> [Task to complete]:
Go through the material and copy each line that includes "down".

> [Supplied records]:

# # # # # # #

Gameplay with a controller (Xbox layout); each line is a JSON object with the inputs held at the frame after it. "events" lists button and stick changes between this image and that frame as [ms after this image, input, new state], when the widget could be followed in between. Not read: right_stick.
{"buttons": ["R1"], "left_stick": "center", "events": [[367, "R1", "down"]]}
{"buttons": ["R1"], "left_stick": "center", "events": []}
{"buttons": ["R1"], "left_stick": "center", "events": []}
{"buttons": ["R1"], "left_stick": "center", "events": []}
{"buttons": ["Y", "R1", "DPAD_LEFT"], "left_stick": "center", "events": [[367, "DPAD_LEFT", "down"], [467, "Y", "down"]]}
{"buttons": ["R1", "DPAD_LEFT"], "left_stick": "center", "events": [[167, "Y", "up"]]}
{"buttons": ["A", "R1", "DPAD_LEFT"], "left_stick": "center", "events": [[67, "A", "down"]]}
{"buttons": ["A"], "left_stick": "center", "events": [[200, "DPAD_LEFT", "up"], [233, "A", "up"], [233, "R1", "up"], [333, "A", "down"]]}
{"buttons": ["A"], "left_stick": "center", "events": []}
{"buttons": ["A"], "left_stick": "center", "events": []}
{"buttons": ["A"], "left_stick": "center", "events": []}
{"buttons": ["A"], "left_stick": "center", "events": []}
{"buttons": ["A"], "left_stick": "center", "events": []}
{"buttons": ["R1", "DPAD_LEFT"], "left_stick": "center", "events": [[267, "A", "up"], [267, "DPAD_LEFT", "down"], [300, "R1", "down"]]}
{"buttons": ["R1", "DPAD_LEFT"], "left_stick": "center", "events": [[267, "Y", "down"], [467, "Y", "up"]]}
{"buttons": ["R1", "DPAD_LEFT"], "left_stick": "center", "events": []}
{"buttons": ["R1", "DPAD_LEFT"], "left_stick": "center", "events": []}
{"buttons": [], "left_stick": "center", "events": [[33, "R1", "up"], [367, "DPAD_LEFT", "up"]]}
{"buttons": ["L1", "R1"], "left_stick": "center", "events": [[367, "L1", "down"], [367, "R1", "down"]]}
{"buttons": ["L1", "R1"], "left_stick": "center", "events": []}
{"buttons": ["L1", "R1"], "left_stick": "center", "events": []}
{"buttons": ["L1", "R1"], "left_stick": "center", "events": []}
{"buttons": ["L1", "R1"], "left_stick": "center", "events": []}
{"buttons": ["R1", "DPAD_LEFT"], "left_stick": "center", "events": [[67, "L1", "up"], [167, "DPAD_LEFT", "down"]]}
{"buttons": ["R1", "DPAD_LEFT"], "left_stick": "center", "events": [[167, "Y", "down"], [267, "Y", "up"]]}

# # # # # # #

> [Response]:
{"buttons": ["R1"], "left_stick": "center", "events": [[367, "R1", "down"]]}
{"buttons": ["Y", "R1", "DPAD_LEFT"], "left_stick": "center", "events": [[367, "DPAD_LEFT", "down"], [467, "Y", "down"]]}
{"buttons": ["A", "R1", "DPAD_LEFT"], "left_stick": "center", "events": [[67, "A", "down"]]}
{"buttons": ["A"], "left_stick": "center", "events": [[200, "DPAD_LEFT", "up"], [233, "A", "up"], [233, "R1", "up"], [333, "A", "down"]]}
{"buttons": ["R1", "DPAD_LEFT"], "left_stick": "center", "events": [[267, "A", "up"], [267, "DPAD_LEFT", "down"], [300, "R1", "down"]]}
{"buttons": ["R1", "DPAD_LEFT"], "left_stick": "center", "events": [[267, "Y", "down"], [467, "Y", "up"]]}
{"buttons": ["L1", "R1"], "left_stick": "center", "events": [[367, "L1", "down"], [367, "R1", "down"]]}
{"buttons": ["R1", "DPAD_LEFT"], "left_stick": "center", "events": [[67, "L1", "up"], [167, "DPAD_LEFT", "down"]]}
{"buttons": ["R1", "DPAD_LEFT"], "left_stick": "center", "events": [[167, "Y", "down"], [267, "Y", "up"]]}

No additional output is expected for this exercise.